Все чаще приходится слышать о том, что дарвинизм следует убрать из школьной программы по биологии. Успехи естественных наук вызывают скептическую ухмылку или глухое раздражение. Уже с высоких трибун и с телеэкранов звучат слова о том, что мир и человек — результат непознаваемого творческого акта. Священники все решительнее спекулируют на сложных научных проблемах и дают рекомендации вроде следующей: если ученые не могут договориться между собой, нужно «на всю историю мироздания посмотреть с точки зрения Богооткровенного учения».
Иногда приходится слышать, что принципиальной разницы между верой и наукой нет, поскольку и та и другая покоятся на одинаково зыбких основаниях. Спору нет, любое знание, в том числе строго научное, непременно содержит в себе элемент «веры», поскольку любое живое существо обречено действовать на основе неполной и неточной информации. Человек тоже принимает решения и строит модели, отталкиваясь от знания, содержащего пробелы. Так уж рассудила природа, и в известной логике ей не откажешь. Если бы мы воздерживались от действия, дожидаясь получения исчерпывающей информации, оно бы никогда не началось, что означает прекращение жизненных процессов. Поэтому любой наш поступок — всегда риск, ибо решение принимается в условиях дефицита информации. По той же самой причине любая теория или концепция неполна по определению, и ничего с этим не поделаешь. Мы разводим науку и метафизику по разные стороны вовсе не потому, что в первом случае непроверенной информации больше, а в другом — меньше; критерий их разграничения совершенно иного рода. Единственным — необходимым и достаточным — отличием научных утверждений от метафизических является возможность опытной проверки. Ученый может прийти к тому или иному умозаключению интуитивно, когда фактов, способных подтвердить его теорему, практически нет. Это выглядит как озарение. Его догадка только тогда получит права гражданства в науке, когда подвергнется экспериментальной проверке, а до тех пор она будет оставаться не более чем остроумной гипотезой.

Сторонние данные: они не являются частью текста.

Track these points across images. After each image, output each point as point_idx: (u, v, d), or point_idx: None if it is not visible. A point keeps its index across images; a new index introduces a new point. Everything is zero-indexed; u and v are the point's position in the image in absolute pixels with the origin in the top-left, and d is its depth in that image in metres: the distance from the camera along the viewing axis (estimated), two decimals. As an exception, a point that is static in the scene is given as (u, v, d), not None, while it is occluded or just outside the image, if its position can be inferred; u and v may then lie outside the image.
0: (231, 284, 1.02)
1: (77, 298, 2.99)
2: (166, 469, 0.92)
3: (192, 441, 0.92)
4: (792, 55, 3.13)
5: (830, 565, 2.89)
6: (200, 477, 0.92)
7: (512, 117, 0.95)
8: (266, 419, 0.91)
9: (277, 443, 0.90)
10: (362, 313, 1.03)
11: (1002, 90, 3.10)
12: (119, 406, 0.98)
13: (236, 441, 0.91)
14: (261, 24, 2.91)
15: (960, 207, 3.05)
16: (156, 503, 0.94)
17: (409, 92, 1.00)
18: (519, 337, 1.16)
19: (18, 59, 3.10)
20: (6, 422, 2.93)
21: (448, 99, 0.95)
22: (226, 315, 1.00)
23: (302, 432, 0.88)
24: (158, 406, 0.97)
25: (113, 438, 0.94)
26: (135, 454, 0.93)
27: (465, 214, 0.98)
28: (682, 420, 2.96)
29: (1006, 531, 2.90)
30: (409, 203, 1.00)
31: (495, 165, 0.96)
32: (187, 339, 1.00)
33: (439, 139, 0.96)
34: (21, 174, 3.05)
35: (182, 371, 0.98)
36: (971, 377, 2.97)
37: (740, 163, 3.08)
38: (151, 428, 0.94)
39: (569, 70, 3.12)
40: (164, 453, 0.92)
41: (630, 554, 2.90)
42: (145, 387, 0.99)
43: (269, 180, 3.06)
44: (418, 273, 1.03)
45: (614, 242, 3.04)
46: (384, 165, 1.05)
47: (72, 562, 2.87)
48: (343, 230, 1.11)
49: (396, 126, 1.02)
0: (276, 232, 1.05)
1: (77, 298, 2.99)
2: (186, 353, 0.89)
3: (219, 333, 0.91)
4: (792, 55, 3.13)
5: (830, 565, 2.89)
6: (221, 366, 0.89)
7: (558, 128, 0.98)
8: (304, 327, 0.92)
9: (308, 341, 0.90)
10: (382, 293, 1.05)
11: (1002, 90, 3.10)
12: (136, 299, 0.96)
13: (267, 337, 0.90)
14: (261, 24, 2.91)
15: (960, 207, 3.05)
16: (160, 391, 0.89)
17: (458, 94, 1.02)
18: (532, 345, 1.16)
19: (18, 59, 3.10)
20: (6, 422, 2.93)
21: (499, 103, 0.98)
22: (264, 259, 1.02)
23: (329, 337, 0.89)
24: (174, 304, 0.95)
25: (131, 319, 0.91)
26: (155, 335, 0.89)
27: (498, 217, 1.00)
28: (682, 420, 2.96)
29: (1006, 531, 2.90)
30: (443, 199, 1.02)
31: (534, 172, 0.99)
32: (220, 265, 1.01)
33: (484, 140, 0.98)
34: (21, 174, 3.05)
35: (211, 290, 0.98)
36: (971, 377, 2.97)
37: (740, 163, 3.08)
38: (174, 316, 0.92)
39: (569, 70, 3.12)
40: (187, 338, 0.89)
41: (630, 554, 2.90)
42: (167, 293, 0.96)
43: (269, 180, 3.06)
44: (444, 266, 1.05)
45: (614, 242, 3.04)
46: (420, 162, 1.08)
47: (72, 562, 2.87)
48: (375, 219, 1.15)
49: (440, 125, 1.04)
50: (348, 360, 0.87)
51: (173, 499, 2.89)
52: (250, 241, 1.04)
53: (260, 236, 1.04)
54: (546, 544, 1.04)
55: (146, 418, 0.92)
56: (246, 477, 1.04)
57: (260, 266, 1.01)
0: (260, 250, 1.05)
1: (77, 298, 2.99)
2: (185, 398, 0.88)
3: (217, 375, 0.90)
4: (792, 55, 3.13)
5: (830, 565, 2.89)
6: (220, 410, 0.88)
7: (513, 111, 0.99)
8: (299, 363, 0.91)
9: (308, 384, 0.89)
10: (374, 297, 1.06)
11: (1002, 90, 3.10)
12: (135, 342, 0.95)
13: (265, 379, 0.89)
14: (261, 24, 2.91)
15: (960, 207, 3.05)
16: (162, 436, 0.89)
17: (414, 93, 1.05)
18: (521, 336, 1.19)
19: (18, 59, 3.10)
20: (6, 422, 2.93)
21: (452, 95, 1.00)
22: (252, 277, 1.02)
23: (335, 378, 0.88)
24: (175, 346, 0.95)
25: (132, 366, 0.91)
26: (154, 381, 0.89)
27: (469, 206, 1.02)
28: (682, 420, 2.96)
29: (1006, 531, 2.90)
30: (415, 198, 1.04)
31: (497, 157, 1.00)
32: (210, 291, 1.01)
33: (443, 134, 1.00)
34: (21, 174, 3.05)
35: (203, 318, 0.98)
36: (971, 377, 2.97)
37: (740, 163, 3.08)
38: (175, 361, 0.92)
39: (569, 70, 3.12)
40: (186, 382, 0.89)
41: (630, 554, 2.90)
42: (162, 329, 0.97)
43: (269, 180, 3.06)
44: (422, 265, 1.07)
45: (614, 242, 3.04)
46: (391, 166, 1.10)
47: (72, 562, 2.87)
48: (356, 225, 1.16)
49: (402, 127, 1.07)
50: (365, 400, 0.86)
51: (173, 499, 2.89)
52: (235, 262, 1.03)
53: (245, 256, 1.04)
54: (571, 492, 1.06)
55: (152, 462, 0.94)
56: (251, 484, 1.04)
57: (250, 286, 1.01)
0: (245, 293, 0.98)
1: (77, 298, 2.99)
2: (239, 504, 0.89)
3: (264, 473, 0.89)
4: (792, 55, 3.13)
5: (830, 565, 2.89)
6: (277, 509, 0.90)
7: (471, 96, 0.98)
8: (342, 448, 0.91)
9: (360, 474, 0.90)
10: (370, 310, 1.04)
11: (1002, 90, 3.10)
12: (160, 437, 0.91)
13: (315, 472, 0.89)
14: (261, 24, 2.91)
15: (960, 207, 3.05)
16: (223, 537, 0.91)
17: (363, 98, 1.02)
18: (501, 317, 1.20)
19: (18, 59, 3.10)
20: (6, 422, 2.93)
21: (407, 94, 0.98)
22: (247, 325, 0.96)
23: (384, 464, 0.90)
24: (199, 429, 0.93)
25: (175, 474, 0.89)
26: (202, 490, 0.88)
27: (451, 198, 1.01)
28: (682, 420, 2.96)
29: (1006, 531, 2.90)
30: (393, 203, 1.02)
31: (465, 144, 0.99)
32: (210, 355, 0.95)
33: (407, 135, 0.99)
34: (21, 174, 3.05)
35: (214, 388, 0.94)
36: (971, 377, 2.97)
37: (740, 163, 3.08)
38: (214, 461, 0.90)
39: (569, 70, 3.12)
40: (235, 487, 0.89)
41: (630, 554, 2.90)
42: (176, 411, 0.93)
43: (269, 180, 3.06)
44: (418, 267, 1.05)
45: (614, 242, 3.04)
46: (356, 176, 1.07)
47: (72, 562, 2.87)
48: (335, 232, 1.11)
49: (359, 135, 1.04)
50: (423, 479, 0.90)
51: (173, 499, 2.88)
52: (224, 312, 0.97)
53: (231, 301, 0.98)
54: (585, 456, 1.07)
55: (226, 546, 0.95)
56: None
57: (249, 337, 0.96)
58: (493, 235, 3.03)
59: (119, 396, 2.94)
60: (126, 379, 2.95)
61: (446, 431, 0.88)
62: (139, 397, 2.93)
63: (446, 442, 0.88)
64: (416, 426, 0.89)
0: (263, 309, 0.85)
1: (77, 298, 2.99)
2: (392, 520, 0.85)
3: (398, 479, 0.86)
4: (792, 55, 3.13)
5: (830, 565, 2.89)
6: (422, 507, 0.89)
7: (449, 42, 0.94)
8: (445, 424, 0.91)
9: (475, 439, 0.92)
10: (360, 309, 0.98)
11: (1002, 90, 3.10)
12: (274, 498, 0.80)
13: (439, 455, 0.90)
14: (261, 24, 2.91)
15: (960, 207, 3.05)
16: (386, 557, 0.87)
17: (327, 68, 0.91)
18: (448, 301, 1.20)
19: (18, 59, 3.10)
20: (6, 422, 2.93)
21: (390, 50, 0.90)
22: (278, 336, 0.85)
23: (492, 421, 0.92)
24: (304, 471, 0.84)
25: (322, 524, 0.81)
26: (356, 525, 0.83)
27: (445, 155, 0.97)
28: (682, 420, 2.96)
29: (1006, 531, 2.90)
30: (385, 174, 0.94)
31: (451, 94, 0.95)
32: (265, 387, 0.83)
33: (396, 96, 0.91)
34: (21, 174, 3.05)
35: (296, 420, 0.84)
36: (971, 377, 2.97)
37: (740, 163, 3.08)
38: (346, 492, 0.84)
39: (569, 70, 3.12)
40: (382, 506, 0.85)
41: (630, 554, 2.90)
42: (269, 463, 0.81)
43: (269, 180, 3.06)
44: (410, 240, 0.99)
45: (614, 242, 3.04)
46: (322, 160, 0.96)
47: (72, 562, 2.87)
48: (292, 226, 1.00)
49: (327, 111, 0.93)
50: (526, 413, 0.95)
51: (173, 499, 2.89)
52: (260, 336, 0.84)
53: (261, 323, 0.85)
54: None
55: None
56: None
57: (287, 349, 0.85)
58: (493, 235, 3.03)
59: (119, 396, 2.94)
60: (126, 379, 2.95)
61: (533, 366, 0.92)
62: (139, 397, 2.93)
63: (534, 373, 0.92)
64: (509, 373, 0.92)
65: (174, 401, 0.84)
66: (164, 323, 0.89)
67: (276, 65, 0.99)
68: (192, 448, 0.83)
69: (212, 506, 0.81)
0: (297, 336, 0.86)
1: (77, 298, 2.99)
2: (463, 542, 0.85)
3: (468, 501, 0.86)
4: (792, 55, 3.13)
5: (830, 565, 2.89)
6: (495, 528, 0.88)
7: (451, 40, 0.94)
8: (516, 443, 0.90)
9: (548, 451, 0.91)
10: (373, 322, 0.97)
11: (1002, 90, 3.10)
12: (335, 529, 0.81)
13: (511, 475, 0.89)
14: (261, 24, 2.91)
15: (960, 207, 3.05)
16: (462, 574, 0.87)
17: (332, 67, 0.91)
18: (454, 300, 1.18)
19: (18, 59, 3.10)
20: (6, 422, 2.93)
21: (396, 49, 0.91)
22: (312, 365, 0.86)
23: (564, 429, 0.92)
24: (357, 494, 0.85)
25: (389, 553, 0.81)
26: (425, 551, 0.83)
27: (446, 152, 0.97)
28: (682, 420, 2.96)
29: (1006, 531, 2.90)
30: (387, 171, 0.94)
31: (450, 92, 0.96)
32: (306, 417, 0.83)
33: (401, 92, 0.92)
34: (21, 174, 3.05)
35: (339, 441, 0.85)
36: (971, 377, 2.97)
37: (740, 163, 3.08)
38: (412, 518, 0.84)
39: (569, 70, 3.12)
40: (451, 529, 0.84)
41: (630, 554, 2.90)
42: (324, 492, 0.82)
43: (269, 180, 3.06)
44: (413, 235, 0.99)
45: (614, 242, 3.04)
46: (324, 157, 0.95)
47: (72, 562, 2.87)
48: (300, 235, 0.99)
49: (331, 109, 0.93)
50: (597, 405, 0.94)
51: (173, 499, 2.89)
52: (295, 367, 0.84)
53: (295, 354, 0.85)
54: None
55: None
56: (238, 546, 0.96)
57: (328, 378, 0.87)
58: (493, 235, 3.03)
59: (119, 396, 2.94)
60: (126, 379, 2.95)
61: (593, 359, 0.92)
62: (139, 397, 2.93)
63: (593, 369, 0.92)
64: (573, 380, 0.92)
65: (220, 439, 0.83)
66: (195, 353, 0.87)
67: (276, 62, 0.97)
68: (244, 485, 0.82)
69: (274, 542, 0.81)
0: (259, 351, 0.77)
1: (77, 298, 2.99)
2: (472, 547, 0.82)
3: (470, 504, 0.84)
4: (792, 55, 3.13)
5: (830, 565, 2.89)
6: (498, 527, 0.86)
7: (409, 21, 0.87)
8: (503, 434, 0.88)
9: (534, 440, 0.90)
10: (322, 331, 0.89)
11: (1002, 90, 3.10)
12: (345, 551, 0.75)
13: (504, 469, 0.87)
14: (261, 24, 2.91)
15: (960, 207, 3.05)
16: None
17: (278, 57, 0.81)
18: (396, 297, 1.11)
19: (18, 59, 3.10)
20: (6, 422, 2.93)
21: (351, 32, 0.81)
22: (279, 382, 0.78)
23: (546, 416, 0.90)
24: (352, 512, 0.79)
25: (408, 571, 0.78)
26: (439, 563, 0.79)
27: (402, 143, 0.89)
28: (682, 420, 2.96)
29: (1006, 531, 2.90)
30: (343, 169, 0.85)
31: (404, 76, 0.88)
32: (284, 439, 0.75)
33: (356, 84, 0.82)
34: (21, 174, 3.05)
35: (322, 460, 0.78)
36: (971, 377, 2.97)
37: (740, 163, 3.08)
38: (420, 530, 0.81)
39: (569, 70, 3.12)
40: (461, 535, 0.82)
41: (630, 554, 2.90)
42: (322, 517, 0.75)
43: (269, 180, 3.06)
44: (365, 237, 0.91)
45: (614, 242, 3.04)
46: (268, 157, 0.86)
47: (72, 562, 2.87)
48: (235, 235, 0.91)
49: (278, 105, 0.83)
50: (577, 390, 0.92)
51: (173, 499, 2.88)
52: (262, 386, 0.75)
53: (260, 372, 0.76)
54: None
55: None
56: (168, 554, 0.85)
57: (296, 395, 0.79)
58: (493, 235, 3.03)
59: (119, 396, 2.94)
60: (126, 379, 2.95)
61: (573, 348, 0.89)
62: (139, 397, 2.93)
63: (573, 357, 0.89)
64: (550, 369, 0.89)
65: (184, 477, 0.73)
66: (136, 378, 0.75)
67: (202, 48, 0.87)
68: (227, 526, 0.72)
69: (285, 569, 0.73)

Вера же, напротив, в опытной проверке не нуждается и бежит от нее, как черт от ладана, ограничиваясь сугубо декларативными заявлениями. Кроме того, точные науки потому и называются точными, что оперируют строгой терминологией, не допускающей неоднозначного толкования. Всякий честный опыт может быть легко повторен другим исследователем в любой точке земного шара, если граничные условия заданы правильно.
Совершенно очевидно, что так называемые священные книги этим строгим требованиям не отвечают. Их расплывчатые тексты, изобилующие метафорами, допускают тьму толкований, на чем, собственно говоря, и строится вся экзегетика. В такой текст можно вчитать все что угодно. Прекрасной иллюстрацией к сказанному могут послужить упражнения Софуса Бугге (1833–1907), крупнейшего норвежского лингвиста, текстолога, фольклориста, рунолога и мифолога. Известный отечественный специалист по скандинавской культуре М.И. Стеблин-Каменский в своей книге «Миф» пишет, что этот эрудит благодаря своему необыкновенному комбинационному дару мог доказать все что угодно и тут же опровергнуть доказанное. Так что, если даже допустить на минуту, что Моисей действительно получил на горе Синай откровение в грозе и буре, проверить сие опытным путем у нас нет никакой возможности.
Привлекательность религиозного взгляда на мир объясняется сравнительно просто. Все метафизические системы, будь то туманно-многозначительные восточные учения или европейские схоластические конструкции, перегруженные изысканной формальной логикой, в сущности, очень просты, особенно по сравнению с реальной сложностью мира. Именно этой простотой и к тому же редкой безапелляционностью своих утверждений они и привлекают к себе людей. Любая из этих систем на пальцах объяснит нам, что мир возник так-то и так-то, что создал его тот-то и тот-то, а назначение человека состоит в том-то и том-то. Такой подход дает возможность все понять, ничего не узнав. Приращение нового знания равно нулю, поскольку ответы на все вопросы известны заранее.